I cried telling LB. I cried when he texted me saying it wasn't a huge deal and we would figure it out and he loves me. I cried when I got one emailed estimate back of "between $2000 and $4000." I cried when I realized I have to leave work early to go to the orthodontist to get my braces tightened and that will leave me roughly 2 hours to run around like a crazy person trying to get more quotes on how much this is going to cost me.

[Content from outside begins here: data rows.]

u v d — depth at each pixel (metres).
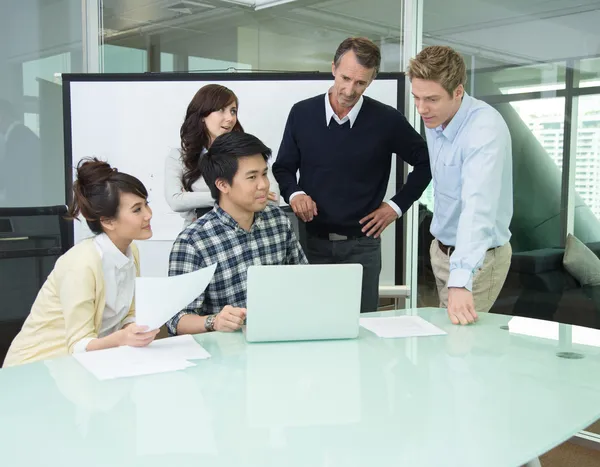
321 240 2.47
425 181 2.45
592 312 2.75
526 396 1.12
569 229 2.82
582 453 2.64
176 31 3.59
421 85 1.87
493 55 2.99
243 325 1.61
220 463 0.85
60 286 1.58
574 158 2.78
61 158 3.67
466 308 1.71
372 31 3.20
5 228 1.88
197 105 2.70
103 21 3.58
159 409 1.05
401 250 3.03
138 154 2.96
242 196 1.74
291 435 0.94
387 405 1.07
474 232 1.78
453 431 0.96
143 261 2.98
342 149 2.39
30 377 1.22
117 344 1.46
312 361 1.34
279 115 2.93
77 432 0.95
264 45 3.48
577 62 2.74
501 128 1.89
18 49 3.60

I have hit my wall people. I can't stress about LB getting his list done for the wedding, or about this blog, or about work, or about anything else right now. I am THERE. You know, THAT place. The place where all your dark thoughts about yourself hang out? Yup, I have just unpacked my bags in THAT place and am hanging out there for a while it seems. The only other recent times that I have like this are: 1. When my brother died. 2. When I was 2 weeks away from the bar exam.
I am so mad at myself. I have hit my wall. My limits are exhausted. This sucks. And sometimes there is nothing more poetic or true than saying, "Yup. This sucks."